Has this longtime bull market crested?
"That's the million-dollar question." said Bob Walters, chief economist for Quicken Loans, a Livonia, Mich.-based company. The year-end price dip "could just be a blip," Walters said, or a sign that 2005 was the finale to double-digit annual price gains.
Nationwide, existing single-family homes ended the year with a median $213,000 sales price. That's 13.6%, or $25,500, higher than a year earlier but $2,900 below the median price fetched three months earlier, the Washington, D.C., trade group's figures show.
Rising mortgage-interest rates dampened market pace in the waning weeks of 2005, said David Lereah, the group's chief economist. The benchmark 30-year fixed-rate mortgage average rose from 5.76% in the third quarter to 6.22% in the fourth quarter, according to mortgage financier Freddie Mac.
"We are entering a period of a more normal balance in supply and demand," Lereah said in a statement accompanying the sales report. "The modest dip in appreciation is an early sign of a market adjustment."
Milwaukee and Green Bay were among a host of metropolitan areas following that undulating price pattern, but Madison's prices never flagged.
In Milwaukee, the median single-family resale price climbed to $219,700 in third quarter 2005 before sagging to $211,600 in the fourth quarter -- still a 6.2% gain for the year. Green Bay's median price climbed to $155,200 in the third quarter before dropping to $150,600 -- a 4.1% gain for the year. Madison rose steadily in a year's time from $208,100 to $224,600.
The price dip coincided with a volume dip, but not enough to stop U.S. housing resales from setting a new annual peak. National Association of Realtors' market estimates show 7.07 million sales in 2005, better than 2004's 6.78 million. Wisconsin's 2005 market profile, due today, is expected to reflect strong market performance.
"A nice increase overall, even though fourth quarter let us down," was how ShelBaker, general sales manager for First Weber Group in Waukesha, put it.
Winter's business lull shows signs of making way for a perky spring, Baker said.
"Buyers have a strong presence out there these days," he said.
Unlike a year ago, when sellers held the reins of market power, buyers are not in such a giving or forgiving mood, Baker said. "For sale" signs are here, there and everywhere.
It's too soon to call this a buyers' market, Baker said. "But it's a very level market. The message these days is, you have to price your home very sharp" or risk home-shopper snubs.
Most economists see a good but not great housing year ahead.

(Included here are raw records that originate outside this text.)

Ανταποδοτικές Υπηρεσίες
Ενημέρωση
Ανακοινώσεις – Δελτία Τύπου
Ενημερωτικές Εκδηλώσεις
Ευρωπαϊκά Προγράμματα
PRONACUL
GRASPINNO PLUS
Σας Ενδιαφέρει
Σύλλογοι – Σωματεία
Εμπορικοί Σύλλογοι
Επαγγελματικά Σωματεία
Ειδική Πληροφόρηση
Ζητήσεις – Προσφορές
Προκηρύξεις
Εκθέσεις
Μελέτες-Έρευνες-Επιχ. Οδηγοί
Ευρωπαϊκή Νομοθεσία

"We've been on a meteoric rise for three or four years now. Houses can only double in value every five or six years for a while before plain economics bring them back in line," Walters said.
His prediction: "A gradual deceleration over time to the traditional 2 percent to 4 percent a year. Whether it's 2 percent, 4 percent, 6 percent or 8 percent this year -- well, I'd be flipping a coin. A lot depends on what happens with interest rates, which still are low historic 40-year averages, and the economy, which is steady. But I'd say this is the year where we come out of the stratosphere of double-digit gains."